[Dataset items]

--------------------

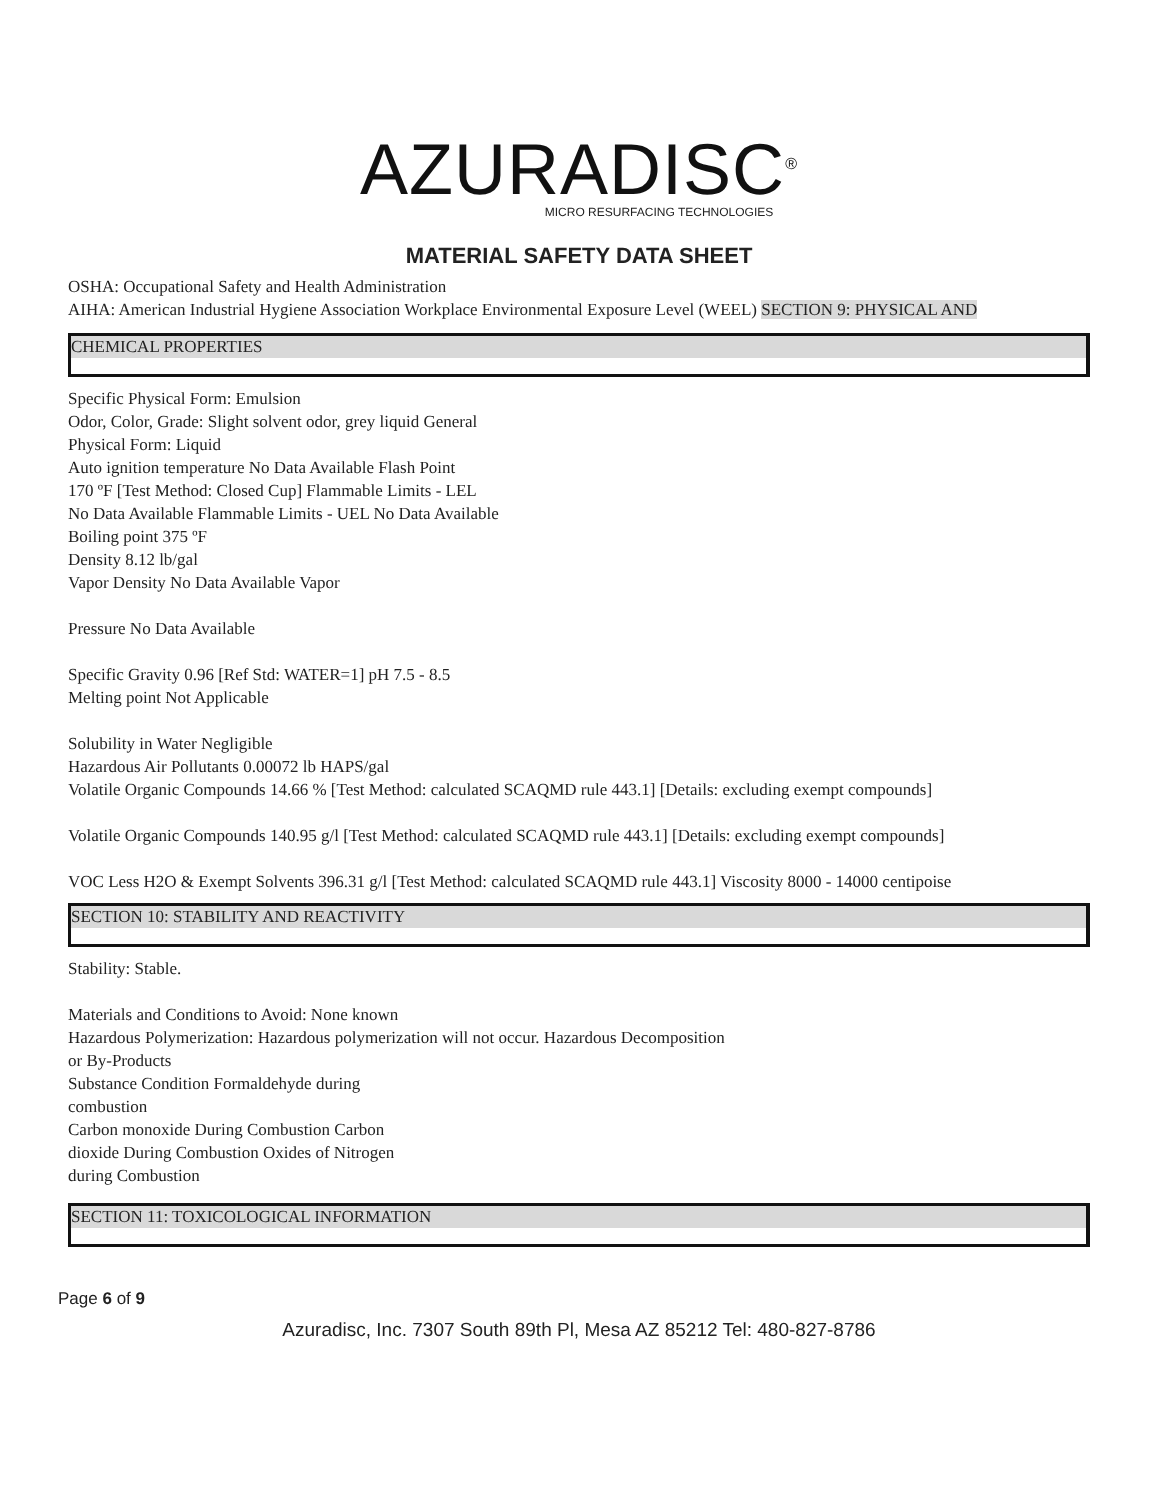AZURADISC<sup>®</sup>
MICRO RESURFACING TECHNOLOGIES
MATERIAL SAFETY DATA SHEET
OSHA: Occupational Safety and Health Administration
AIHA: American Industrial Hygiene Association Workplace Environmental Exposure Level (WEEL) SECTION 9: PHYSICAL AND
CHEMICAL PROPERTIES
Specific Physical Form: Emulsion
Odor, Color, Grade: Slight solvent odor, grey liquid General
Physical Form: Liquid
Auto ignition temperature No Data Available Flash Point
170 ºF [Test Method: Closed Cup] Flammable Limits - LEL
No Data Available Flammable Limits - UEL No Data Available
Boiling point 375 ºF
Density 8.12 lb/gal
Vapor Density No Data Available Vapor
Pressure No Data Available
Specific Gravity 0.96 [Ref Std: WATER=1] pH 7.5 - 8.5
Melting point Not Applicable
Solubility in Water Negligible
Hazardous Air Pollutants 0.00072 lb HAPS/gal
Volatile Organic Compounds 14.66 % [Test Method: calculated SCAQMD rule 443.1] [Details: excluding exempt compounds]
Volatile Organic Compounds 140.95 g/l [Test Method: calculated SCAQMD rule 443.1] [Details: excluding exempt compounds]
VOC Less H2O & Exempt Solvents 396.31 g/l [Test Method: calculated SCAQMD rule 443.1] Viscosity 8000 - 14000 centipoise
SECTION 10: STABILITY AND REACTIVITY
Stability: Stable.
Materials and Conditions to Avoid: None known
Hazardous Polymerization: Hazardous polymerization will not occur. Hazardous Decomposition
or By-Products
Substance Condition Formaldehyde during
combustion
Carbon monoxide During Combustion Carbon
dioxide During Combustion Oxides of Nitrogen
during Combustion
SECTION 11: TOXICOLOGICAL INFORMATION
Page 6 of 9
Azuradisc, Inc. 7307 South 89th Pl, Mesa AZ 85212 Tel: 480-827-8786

--------------------

Please extract exactly the lines of the data, from the first through the line containing "Specific Physical Form: Emulsion", and add no pictures to the copy.

RESPONSE TO THE EXERCISE:
AZURADISC<sup>®</sup>
MICRO RESURFACING TECHNOLOGIES
MATERIAL SAFETY DATA SHEET
OSHA: Occupational Safety and Health Administration
AIHA: American Industrial Hygiene Association Workplace Environmental Exposure Level (WEEL) SECTION 9: PHYSICAL AND
CHEMICAL PROPERTIES
Specific Physical Form: Emulsion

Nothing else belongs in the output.